**DATA TO EXAMINE:**
==========
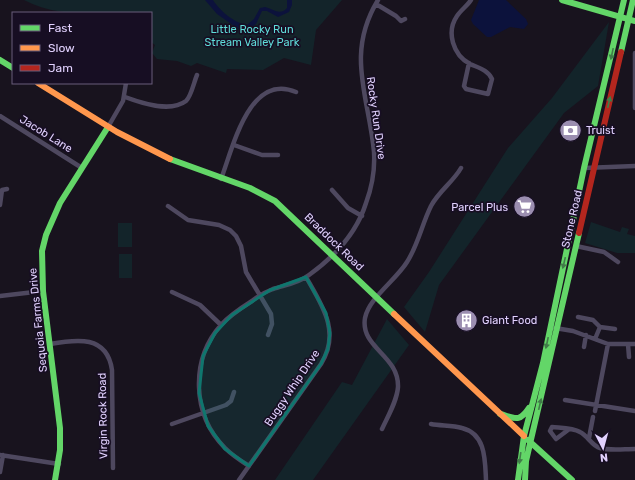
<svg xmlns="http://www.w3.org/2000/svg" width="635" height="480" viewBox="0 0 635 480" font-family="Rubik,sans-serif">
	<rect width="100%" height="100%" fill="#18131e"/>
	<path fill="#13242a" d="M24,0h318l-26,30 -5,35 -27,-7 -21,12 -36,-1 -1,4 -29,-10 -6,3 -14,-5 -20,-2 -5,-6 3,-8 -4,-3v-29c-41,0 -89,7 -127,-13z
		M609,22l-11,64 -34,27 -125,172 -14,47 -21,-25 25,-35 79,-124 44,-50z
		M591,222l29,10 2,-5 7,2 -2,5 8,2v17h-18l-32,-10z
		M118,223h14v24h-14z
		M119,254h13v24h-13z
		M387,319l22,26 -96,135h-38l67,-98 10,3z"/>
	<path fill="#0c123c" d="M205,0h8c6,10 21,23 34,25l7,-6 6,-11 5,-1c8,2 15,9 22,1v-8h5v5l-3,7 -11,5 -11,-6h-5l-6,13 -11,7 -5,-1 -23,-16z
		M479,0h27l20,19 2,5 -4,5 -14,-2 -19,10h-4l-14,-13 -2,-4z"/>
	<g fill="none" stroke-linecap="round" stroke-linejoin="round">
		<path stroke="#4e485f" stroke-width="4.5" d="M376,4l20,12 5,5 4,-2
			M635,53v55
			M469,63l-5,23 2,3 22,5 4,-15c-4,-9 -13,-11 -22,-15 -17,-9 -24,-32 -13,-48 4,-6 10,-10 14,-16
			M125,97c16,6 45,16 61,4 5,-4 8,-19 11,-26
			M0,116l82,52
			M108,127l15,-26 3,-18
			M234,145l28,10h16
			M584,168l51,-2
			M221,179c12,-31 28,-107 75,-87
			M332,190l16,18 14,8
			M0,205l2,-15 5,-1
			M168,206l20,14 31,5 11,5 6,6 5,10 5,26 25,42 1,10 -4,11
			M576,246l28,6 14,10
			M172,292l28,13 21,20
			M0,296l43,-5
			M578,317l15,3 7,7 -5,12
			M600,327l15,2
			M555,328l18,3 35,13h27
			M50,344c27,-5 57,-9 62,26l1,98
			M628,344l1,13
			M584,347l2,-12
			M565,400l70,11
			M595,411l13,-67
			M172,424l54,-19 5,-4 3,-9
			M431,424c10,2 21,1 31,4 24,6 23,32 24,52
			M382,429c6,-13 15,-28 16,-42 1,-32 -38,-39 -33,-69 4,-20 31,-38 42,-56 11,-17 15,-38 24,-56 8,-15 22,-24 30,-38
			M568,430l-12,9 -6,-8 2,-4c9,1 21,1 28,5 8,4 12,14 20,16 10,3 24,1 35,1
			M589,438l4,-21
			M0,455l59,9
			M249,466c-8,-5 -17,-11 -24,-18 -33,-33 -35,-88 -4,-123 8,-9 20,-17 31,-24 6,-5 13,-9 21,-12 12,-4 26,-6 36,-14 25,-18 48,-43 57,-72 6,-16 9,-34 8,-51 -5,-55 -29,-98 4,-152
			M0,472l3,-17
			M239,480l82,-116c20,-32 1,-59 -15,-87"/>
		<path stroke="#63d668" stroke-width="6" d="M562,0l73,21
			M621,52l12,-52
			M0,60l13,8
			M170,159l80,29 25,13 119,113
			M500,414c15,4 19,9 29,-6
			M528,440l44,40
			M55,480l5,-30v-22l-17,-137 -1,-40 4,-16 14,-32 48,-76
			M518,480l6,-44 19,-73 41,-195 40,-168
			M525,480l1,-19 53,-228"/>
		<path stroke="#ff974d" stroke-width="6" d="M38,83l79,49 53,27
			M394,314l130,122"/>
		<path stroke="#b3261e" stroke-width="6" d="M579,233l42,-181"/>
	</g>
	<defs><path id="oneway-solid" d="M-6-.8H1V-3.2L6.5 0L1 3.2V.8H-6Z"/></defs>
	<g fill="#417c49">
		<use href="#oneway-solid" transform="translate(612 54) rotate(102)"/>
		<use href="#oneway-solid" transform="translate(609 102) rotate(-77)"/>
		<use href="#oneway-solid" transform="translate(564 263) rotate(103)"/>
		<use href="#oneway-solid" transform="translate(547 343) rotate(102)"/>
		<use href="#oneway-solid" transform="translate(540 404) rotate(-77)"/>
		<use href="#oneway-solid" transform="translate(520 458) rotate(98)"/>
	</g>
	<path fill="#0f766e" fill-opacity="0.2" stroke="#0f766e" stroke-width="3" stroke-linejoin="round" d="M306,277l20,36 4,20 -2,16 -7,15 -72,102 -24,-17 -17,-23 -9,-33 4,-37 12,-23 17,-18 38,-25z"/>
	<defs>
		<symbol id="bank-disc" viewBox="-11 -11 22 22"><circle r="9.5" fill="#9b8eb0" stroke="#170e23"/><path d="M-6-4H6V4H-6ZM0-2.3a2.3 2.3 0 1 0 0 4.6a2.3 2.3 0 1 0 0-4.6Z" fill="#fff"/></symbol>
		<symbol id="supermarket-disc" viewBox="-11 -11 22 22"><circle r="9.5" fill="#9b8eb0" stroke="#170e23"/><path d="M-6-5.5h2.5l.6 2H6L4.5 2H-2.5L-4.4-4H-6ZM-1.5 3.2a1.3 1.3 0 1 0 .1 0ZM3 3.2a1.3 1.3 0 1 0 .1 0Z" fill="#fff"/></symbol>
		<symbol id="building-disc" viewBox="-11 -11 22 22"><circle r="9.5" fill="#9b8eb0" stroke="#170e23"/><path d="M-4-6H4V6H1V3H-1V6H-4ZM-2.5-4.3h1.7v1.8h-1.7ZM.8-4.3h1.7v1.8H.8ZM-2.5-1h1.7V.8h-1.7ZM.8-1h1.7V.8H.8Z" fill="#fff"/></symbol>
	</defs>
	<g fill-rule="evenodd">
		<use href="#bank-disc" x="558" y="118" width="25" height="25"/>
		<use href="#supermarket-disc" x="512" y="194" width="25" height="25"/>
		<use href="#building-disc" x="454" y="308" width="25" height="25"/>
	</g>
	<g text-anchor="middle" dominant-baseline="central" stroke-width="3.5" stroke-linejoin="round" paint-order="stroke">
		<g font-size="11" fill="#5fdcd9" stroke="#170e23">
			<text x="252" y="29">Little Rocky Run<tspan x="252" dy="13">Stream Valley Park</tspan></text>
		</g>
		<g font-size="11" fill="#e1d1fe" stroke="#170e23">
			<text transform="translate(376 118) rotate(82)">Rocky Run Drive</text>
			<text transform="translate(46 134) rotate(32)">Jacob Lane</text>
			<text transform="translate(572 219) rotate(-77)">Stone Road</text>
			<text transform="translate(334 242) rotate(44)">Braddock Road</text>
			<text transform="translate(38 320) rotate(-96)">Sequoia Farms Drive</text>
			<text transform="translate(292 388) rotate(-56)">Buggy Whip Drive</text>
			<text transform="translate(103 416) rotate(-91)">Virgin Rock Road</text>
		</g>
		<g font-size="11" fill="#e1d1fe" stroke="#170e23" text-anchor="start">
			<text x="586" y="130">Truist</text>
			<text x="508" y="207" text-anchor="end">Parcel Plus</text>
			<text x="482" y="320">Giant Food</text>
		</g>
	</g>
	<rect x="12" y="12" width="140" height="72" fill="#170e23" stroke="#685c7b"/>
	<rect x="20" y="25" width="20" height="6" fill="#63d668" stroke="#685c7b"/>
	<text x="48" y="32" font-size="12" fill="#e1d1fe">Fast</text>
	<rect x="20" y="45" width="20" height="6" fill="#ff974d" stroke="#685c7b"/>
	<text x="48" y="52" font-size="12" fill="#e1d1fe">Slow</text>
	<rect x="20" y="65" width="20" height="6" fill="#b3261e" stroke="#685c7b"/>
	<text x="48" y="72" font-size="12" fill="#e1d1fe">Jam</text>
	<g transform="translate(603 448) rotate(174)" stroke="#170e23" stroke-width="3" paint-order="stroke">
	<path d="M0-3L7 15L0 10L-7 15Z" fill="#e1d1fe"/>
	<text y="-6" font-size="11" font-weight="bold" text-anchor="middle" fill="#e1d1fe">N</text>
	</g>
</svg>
==========
**WHAT THE EXERCISE ASKS:**
Your task is to restate, word for word, only those lines above that fall between the line holding "M576,246l28,6 14,10" and the line holding "M431,424c10,2 21,1 31,4 24,6 23,32 24,52", inclusive.

**REPLY:**
			M576,246l28,6 14,10
			M172,292l28,13 21,20
			M0,296l43,-5
			M578,317l15,3 7,7 -5,12
			M600,327l15,2
			M555,328l18,3 35,13h27
			M50,344c27,-5 57,-9 62,26l1,98
			M628,344l1,13
			M584,347l2,-12
			M565,400l70,11
			M595,411l13,-67
			M172,424l54,-19 5,-4 3,-9
			M431,424c10,2 21,1 31,4 24,6 23,32 24,52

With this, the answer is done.